Federal prosecutors have charged four people with illegally smuggling Nvidia GPUs and HP supercomputers with Nvidia GPUs from the US to China, according to a court filing spotted by Court Watch. The US government has placed restrictions that prevent Nvidia from selling its most powerful chips for AI training to China, but Chinese companies like DeepSeek have still created competitive AI models. After DeepSeek released its R1 model earlier this year, Scale CEO Alexander Wang said he thinks China has far more of Nvidia’s H100 AI chips than people may think, despite the export controls, and operations like this may help explain how.
Nvidia, which reported quarterly earnings of a record $57 billion in revenue on Wednesday.
According to the documents, only one person has been arrested so far, while the four are facing charges including smuggling, conspiracy, and money laundering. The four people charged — Mathew Ho, Brian Curtis Raymond, Tony Li, and Harry Chen — allegedly conspired to export the GPUs starting in late 2023, including shipping 50 of Nvidia’s coveted H200 GPUs, and several batches of the earlier H100 GPUs without a license.
The filing explains that one part of the scheme was an alleged front company called Janford Realtor, LLC:
Despite its name, Janford Realtor, LLC was never involved in any real estate transactions. Instead, the company served as an intermediary for several unlawful and unlicensed exports to the People’s Republic of China (“PRC”) of advanced and highly-controlled U.S.-origin Graphics Processing Units (“GPUs”) with artificial intelligence (“AI”) and supercomputing applications.
Ho, a US citizen, was the registered agent of the company, and Li, a Chinese national, was identified as a manager of the company.
Bryan Curtis Raymond of Huntsville, Alabama, is listed in the filing as the CEO and sole owner of “U.S. Company 1,” which was paid nearly $2 million by Janford Realtor.

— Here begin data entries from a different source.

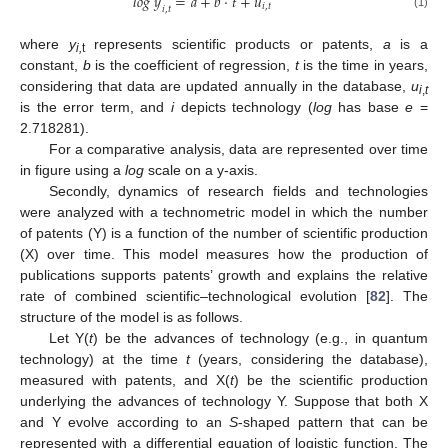
𝑙
𝑜
𝑔
𝑦
=
𝑎
+
𝑏
·
𝑡
+
𝑢
𝑖
,
𝑡
𝑖
,
𝑡
(1)
where
y
represents scientific products or patents,
a
is a
i,
t
constant,
b
is the coefficient of regression,
t
is the time in years,
considering that data are updated annually in the database,
u
i
,
t
is the error term, and
i
depicts technology (
log
has base
e
=
2.718281).
For a comparative analysis, data are represented over time
in figure using a
log
scale on a y-axis.
Secondly, dynamics of research fields and technologies
were analyzed with a technometric model in which the number
of patents (Y) is a function of the number of scientific production
(X) over time. This model measures how the production of
publications supports patents’ growth and explains the relative
rate of combined scientific–technological evolution [
82
]. The
structure of the model is as follows.
Let Y(
t
) be the advances of technology (e.g., in quantum
technology) at the time
t
(years, considering the database),
measured with patents, and X(
t
) be the scientific production
underlying the advances of technology Y. Suppose that both X
and Y evolve according to an
S
-shaped pattern that can be
represented with a differential equation of logistic function. The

On his LinkedIn, Raymond says he is the CEO of Bitworks, which he describes as an AI infrastructure company that “provides sales and support for Nvidia and AMD solutions.” Ho and the other co-conspirators bought GPUs from vendors, including Raymond and his company, using money sent via wire transfer from bank accounts in China, while using fake shipping letters and contracts to evade export controls.
“The export system is rigorous and comprehensive,” Nvidia spokesperson John Rizzo says in a statement to The Verge. “Even small sales of older generation products on the secondary market are subject to strict scrutiny and review. Trying to cobble together datacenters from smuggled products is a nonstarter, both technically and economically. Datacenters are massive and complex systems, making any smuggling extremely difficult and risky, and we do not provide any support or repairs for restricted products.”
In a recent post, Raymond said he was hired as CTO for another AI cloud computing company, Corvex. However, Corvex spokesperson Anthony Steel says that Raymond isn’t employed by the company. “Corvex had no part in the activities cited in the Department of Justice’s indictment,” Steel tells The Verge. “The person in question is not an employee of Corvex. Previously a consultant to the company, he was transitioning into an employee role but that offer has been rescinded.”
Update, November 20th: Added statement from Corvex.